**BRIEF**
Exactly the lines from the one with "360 186 136.9" through the end of the records below are to be output, the first and last included, and no others.

_ _ _

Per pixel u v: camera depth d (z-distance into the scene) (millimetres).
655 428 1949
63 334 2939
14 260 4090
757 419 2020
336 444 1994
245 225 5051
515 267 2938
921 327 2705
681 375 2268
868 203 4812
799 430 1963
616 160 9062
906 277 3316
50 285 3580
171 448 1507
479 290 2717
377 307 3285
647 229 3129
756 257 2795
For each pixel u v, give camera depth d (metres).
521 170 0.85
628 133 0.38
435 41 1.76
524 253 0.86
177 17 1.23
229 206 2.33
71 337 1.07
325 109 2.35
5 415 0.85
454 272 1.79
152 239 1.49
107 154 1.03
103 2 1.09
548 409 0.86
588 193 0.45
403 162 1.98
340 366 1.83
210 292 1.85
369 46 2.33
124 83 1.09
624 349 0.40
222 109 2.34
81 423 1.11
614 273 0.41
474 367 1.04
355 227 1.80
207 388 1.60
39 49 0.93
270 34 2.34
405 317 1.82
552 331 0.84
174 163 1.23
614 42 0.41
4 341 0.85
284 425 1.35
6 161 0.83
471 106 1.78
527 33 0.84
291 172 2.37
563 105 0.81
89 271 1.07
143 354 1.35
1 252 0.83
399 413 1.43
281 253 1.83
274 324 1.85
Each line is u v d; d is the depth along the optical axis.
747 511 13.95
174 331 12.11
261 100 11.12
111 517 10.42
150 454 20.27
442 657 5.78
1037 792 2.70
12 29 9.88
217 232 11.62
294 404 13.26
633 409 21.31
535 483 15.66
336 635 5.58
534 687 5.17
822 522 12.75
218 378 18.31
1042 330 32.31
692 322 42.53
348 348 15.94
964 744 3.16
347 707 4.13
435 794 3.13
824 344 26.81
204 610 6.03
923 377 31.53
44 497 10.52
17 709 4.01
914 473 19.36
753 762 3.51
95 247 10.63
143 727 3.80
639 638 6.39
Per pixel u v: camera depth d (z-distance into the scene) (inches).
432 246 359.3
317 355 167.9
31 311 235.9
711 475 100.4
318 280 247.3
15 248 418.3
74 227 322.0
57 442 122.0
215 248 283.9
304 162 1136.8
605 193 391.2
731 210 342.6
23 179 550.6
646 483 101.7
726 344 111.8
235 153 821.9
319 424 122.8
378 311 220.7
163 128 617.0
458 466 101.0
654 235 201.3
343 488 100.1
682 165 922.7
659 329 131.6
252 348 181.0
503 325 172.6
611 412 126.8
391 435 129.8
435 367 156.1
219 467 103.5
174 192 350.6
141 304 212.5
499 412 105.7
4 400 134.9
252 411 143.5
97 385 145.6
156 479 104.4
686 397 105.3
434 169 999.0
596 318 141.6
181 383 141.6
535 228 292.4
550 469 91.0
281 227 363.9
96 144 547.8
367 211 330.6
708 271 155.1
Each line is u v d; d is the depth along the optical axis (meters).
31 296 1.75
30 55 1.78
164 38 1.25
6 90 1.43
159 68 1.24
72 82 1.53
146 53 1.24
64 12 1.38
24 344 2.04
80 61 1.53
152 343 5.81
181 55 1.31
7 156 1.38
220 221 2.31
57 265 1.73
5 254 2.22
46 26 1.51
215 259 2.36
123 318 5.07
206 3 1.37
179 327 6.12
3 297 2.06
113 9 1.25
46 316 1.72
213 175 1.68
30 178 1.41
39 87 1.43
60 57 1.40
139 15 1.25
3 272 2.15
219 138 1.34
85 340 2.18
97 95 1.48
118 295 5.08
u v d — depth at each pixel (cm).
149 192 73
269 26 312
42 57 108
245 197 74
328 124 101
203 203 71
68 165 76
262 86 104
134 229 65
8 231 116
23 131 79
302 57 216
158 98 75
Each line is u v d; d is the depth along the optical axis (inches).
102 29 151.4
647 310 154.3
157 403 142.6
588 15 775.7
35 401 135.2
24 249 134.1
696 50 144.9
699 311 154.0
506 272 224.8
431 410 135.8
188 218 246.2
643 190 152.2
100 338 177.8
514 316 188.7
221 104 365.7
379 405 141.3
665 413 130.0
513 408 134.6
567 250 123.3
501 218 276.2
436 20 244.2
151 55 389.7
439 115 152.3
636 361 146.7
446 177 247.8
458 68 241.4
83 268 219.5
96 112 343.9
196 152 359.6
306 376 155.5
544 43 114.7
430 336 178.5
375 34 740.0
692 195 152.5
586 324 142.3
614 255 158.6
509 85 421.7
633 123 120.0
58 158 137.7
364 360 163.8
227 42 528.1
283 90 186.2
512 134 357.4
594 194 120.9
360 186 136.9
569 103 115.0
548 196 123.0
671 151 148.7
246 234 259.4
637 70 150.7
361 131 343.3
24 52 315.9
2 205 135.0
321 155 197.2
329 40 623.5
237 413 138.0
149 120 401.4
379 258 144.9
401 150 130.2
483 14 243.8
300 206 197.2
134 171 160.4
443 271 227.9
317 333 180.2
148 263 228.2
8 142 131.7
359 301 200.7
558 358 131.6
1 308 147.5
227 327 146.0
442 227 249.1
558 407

_ _ _

**RESPONSE**
360 186 136.9
569 103 115.0
548 196 123.0
671 151 148.7
246 234 259.4
637 70 150.7
361 131 343.3
24 52 315.9
2 205 135.0
321 155 197.2
329 40 623.5
237 413 138.0
149 120 401.4
379 258 144.9
401 150 130.2
483 14 243.8
300 206 197.2
134 171 160.4
443 271 227.9
317 333 180.2
148 263 228.2
8 142 131.7
359 301 200.7
558 358 131.6
1 308 147.5
227 327 146.0
442 227 249.1
558 407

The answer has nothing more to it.